After Second Reading

  13.  Changes may be made in the membership of the committee; amendments are tabled.

  14.  The Committee meets and may agree changes to its programme in the light of proposed amendments to the bill; dates for hearings if any (committees on minor or totally uncontroversial bills will often decide not to take oral evidence) are finalised and witnesses are summoned.

  15.  Hearings of oral evidence are as in any select committee. Evidence may be heard from civil servants on the details, practicalities and drafting of the bill, but not normally from the Minister on policy as the Minister in charge of the bill in committee is a member of the committee, can himself question witnesses and speak for the Government on policy issues. Evidence may also be heard from the chairman or other members of a departmental select committee which has conducted a pre-legislative inquiry into the bill. The Chairman of the committee at all stages will be a member of the Chairmen's Panel, but would not usually take the lead or an active part in questioning witnesses.

  16.  After any evidence has been heard on the bill (or separately on each Part of the bill) the committee may wish to deliberate, perhaps to identify those clauses on which there is general agreement and those on which more extensive debate will be needed. Such deliberation would be in private as in a select committee.

  17.  The committee then publicly debates amendments and clauses as in a standing committee.

  18.  At any time the House may agree an amended Programme Order, which may involve the alteration of the committee's own detailed programme.

  19.  Following the Programme Order, the committee then reports the bill in the usual way. Exceptionally the committee may wish to agree a Report or Special Report on the bill.

  20.  During the Consideration stage, the House may recommit the bill to the committee (again subject to a Programme Order) for consideration of some amendments (especially those related to Government undertakings given in the committee. A similar treatment may be used for Lords' Amendments.

Consultation on bills

  21.  A major chapter in Making the Law concerned the need to improve arrangements for consultation with interested parties during the preparation of bills. Happily, since that report, the processes of consultation carried out by departments have been reformed, the Cabinet Office has laid down clear guidelines and the quality of consultative documents prepared by some departments (perhaps most or all?) appears to have improved substantially. But consultation needs to be monitored.
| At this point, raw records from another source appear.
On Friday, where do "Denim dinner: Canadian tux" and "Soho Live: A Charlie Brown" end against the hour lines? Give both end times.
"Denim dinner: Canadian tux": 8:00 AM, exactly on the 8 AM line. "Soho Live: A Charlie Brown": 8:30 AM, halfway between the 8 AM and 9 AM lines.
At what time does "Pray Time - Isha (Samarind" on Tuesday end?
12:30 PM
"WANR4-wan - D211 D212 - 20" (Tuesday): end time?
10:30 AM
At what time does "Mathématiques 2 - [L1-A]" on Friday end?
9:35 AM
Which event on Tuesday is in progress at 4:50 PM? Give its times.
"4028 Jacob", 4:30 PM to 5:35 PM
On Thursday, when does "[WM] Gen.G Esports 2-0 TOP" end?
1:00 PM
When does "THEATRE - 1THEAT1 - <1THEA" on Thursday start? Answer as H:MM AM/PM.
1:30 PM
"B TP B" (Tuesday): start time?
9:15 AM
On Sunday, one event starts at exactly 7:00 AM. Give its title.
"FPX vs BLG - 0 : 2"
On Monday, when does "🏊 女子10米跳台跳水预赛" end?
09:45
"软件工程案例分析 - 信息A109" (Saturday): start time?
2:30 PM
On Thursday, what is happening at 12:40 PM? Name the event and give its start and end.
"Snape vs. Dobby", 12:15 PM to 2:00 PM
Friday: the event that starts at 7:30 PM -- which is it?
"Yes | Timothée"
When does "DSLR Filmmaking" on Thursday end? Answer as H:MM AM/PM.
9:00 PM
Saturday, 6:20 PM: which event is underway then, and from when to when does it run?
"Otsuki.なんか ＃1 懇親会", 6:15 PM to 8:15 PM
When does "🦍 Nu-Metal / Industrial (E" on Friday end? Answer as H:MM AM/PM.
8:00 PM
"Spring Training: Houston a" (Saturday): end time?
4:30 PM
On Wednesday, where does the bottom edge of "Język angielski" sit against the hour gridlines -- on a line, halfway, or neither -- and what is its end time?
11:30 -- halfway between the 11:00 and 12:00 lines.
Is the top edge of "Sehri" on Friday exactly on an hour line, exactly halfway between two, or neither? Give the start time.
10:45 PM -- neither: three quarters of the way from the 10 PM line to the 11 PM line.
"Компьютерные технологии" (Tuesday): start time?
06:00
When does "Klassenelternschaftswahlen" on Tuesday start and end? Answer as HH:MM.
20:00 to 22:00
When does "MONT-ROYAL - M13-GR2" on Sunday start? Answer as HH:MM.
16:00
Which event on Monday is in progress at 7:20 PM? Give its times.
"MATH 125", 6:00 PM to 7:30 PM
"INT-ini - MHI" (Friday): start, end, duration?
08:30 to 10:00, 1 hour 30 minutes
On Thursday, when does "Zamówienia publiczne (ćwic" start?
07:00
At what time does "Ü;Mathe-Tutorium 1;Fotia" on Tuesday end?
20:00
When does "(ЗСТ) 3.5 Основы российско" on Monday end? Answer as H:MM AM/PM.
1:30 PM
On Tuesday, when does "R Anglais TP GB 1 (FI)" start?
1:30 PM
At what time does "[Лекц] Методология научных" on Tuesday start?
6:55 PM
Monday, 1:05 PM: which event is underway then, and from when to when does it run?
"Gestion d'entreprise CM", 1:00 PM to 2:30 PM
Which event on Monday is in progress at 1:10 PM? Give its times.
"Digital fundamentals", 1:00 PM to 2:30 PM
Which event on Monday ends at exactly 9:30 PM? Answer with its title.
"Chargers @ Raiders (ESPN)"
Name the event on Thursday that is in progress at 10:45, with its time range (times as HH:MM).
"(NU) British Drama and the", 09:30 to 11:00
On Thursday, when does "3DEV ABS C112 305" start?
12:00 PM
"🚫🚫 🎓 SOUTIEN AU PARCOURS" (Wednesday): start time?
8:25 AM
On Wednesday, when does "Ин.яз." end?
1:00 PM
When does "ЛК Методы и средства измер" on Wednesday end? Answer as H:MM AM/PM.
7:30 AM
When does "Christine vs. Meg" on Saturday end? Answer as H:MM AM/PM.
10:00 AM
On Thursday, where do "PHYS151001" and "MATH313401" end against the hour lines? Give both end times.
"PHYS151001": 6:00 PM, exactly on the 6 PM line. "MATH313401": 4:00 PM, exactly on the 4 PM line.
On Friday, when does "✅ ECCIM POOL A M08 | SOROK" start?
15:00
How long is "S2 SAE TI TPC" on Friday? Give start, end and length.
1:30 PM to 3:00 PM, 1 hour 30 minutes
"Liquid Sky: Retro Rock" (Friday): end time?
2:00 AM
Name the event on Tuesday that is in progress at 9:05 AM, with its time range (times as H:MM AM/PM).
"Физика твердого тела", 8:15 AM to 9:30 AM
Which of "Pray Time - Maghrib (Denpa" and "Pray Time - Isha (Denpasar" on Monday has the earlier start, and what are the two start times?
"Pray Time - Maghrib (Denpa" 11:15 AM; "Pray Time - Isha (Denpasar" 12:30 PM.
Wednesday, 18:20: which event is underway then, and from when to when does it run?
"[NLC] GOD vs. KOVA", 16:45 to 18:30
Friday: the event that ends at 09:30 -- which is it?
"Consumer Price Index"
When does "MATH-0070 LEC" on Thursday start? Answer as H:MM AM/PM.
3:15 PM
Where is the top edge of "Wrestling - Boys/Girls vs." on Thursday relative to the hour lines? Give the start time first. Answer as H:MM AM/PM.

The Deregulation and Regulatory Reform Committee do this very effectively in respect of deregulation orders and it would be a valuable reform to extend this to primary legislation.

  22.  To this end, a report on the consultations that have been carried out should be published with nearly all bills (as is now done in the Scottish Parliament) and the committee on the bill should satisfy itself regarding the extent of consultation (including taking evidence from interested parties where necessary) and report to the House accordingly.


  23.  It is not expected that these proposals will be totally acceptable. Other experts will doubtless find defects. However, if it is proposed that committees on bills should be empowered to take evidence, careful thought is required on how this should be done, and perhaps this paper will be helpful in getting this started.